Today I went for a full eye exam. I have been seeing the same doctor for the past 5 years, because I trust him. I trust him because we made a deal that we shook hands on and so far he has not broken it. I trust a person that can give their word on a handshake. I guess I’m old fashioned that way.
You see, I’m kind of weird. Every optometrist (O.D.) I have ever been to in my whole entire life has always said the same thing along the lines of “Whoah, do you realize that you have an extra set of eyelashes? Do you realize how rare it is? Do you mind if I gather my staff so they can look for educational and training purposes?” And the parade ensues with all of the questions. “Does it hurt? Do you pluck them? Do you feel them scratching you? How long have you had this? Have you tried electrolysis? Will she have them forever? What can be done?”
Um, I didn’t think I was all that special, because my Dad had them too! He went so far as to have electrolysis done, but they grew back! So I knew at least one other person on the planet (like Lymphedema) that had them and just had to suffer. I thought I just had to suffer too.

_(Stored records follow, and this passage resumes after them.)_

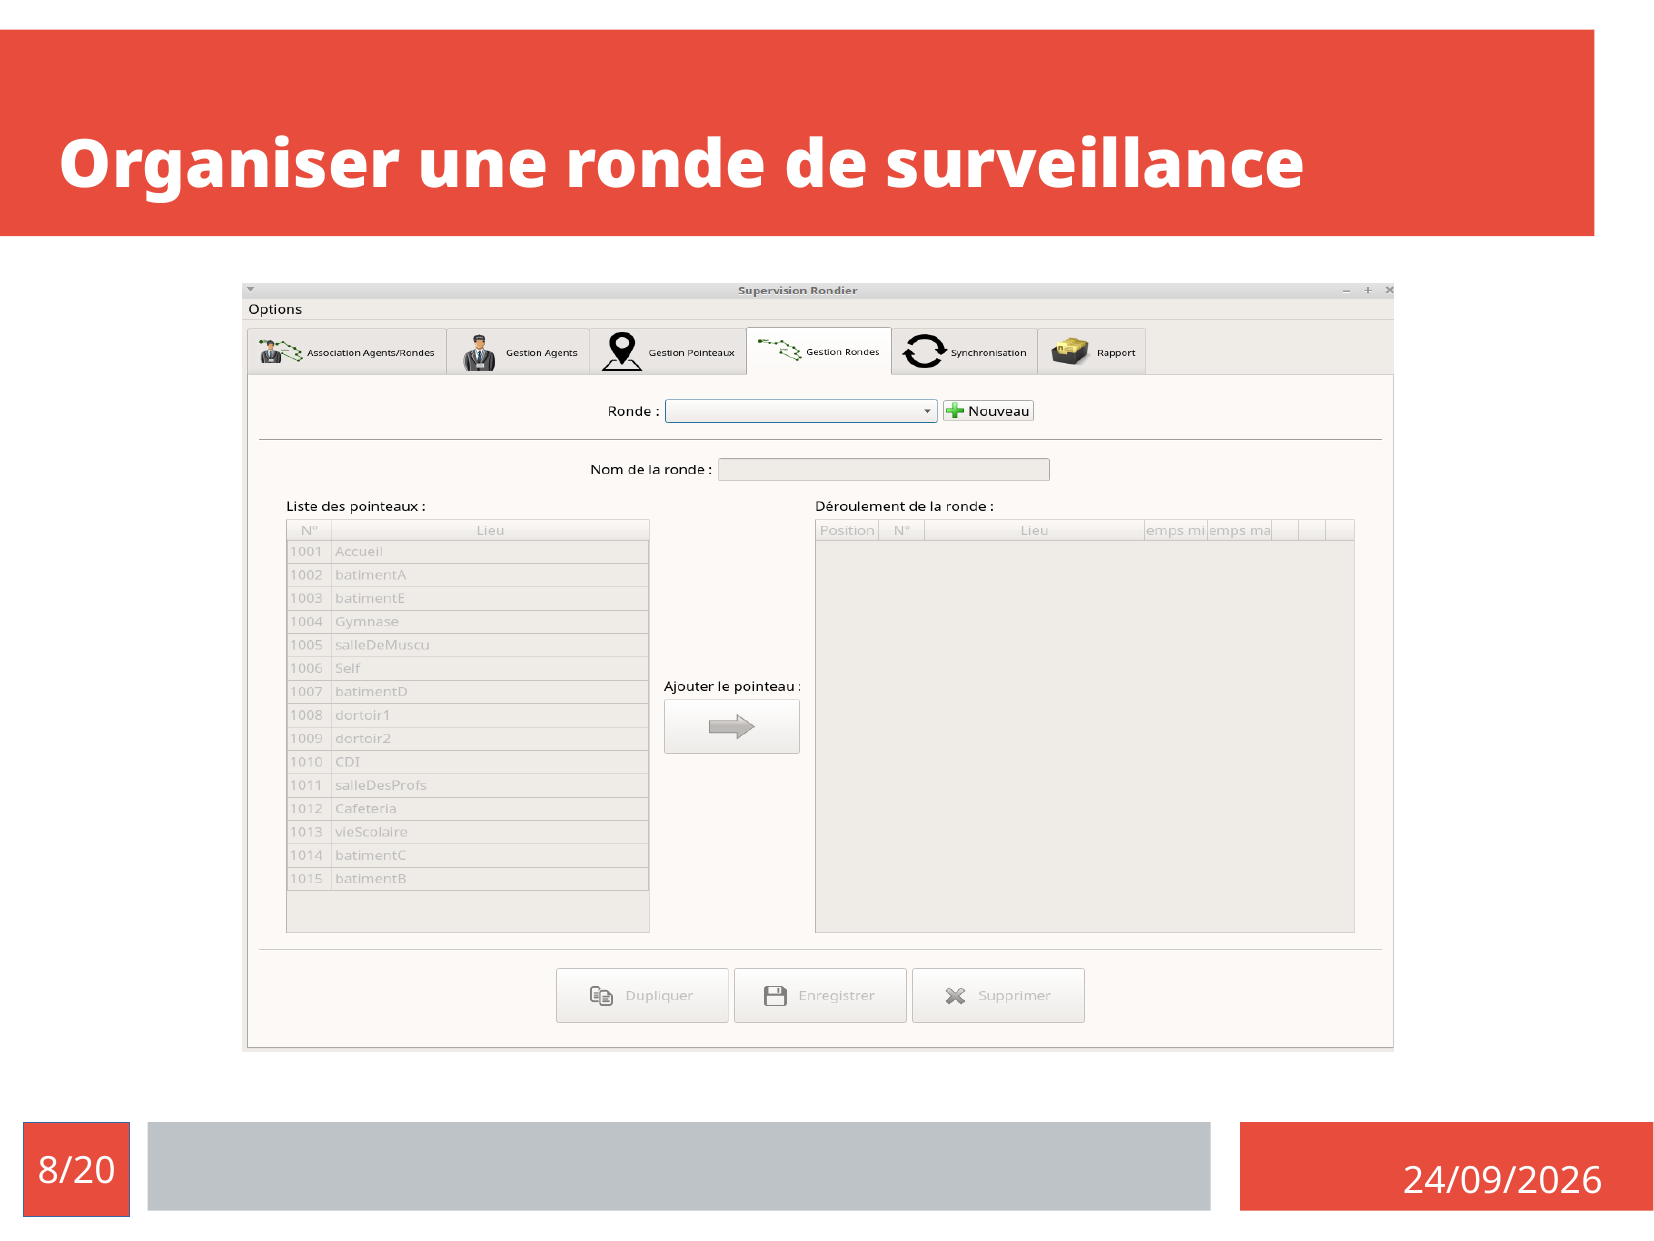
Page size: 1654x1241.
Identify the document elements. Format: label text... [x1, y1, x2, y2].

title Organiser une ronde de surveillance [59, 59, 1595, 207]
picture [242, 283, 1394, 1052]
text_box <numéro>/20 [23, 1122, 130, 1217]
text_box 27/01/2020 [1388, 1146, 1634, 1209]
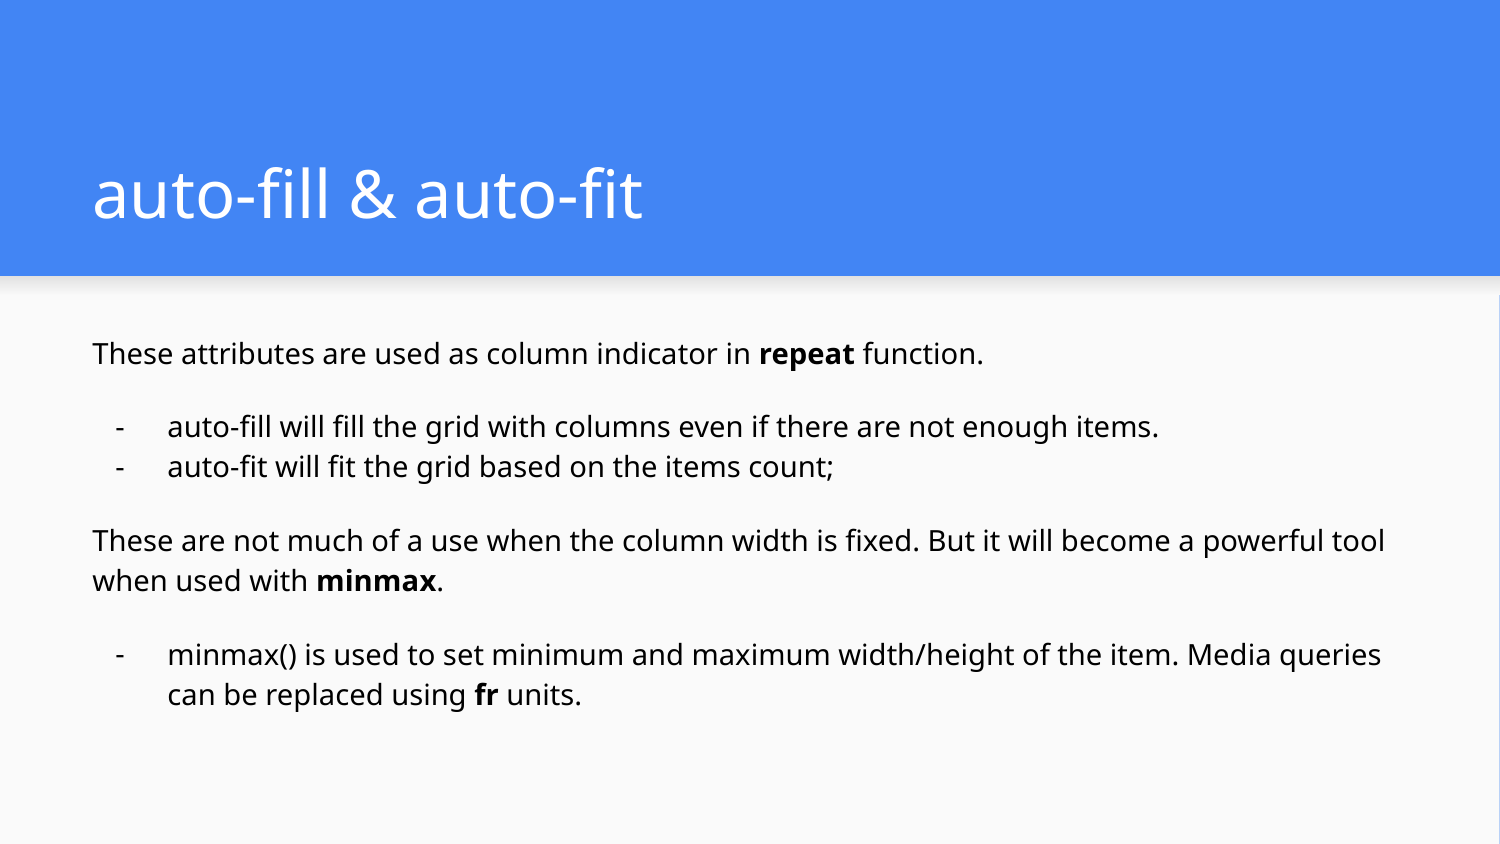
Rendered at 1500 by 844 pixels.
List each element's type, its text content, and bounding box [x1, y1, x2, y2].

list These attributes are used as column indicator in repeat function. auto-fill will fill the grid with columns even if there are not enough items. auto-fit will fit the grid based on the items count; These are not much of a use when the column width is fixed. But it will become a powerful tool when used with minmax. minmax() is used to set minimum and maximum width/height of the item. Media queries can be replaced using fr units. [77, 314, 1427, 760]
title auto-fill & auto-fit [77, 121, 1427, 248]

This doctor I have now actually gave me the name for it – Distichiasis. At our first meeting he asked me if I did mind sending in the staff for the parade. I said “Look, I’ve been through all of this before. I’ll let you bring someone in but I want your top person and don’t ask me to do it again unless you have another top performer here.” He agreed and we shook on it.

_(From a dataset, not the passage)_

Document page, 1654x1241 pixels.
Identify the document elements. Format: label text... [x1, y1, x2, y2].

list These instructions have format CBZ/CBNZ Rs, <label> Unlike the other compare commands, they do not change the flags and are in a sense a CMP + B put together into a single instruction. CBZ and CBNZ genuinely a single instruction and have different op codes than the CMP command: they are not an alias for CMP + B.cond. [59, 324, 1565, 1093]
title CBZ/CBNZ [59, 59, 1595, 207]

A little bit about him without releasing his name, “He is an Optometric Glaucoma Specialist and specializes in cataract and refractive surgery management. He also has extensive experience in the fitting of specialty contact lenses, including hybrid lenses, custom scleral lenses for patients with irregular corneas or post corneal surgery, as well as contact lenses for the treatment of ocular diseases. He has also been a clinical investigator for multiple FDA clinical trials for multifocal lens implants, intrastromal corneal inlays, LASIK, and ophthalmic medications.”
Cue angelic heavenly music! The perfect match for me!! He said “V, you’ve gotta protect these eyes with contact lenses. The more the lashes scratch your cornea, the more damage will ensue. Don’t pluck them. Leave them long and wispy. When you pluck them, they’ll grow back short and sharp. Bad mix. You’ll get pink eye or worse. If you absolutely can’t stand it, make an appointment for me to pluck them in a sterile environment.” Did you know you can get cellulitis in your face?? Heck to no I’m not plucking mine unless it’s with my doctor.
Anyway, in 2016 my LE doc whipped out an eye magnifier and checked my eyes. I thought he was crazy. The swelling is in my legs, not my eyes! He said, “You have Lymphedema Distichiasis and the 2nd patient in 17 years that I have found. You are incredibly rare.” What the ____?! Haha I explained that my Dad had them too.
I can’t believe it took 22 years to connect my eyelashes with my Lymphedema!!!!
Today I asked my eye doc to take some pictures with my phone. He kept saying that he had never heard of LE Distichiasis in any eye textbook, so he was happy to take the photos. My eyes are dilated, so that’s why they look weird. Many of you have asked, so I thought I would share.
Yes, they are annoying as heck. Like having a perpetual eyelash stuck in your eyes. I am tempted to pluck them, but I fear cellulitis more than I hate the annoyance. For the most part, my contact lenses protect my eyes.
Ah, Lymphedema, the gift that keeps on giving!!!! One of these days, straight to the moon with you! If we find a cure for LE, I still wonder what I’m going to do about the eyelashes!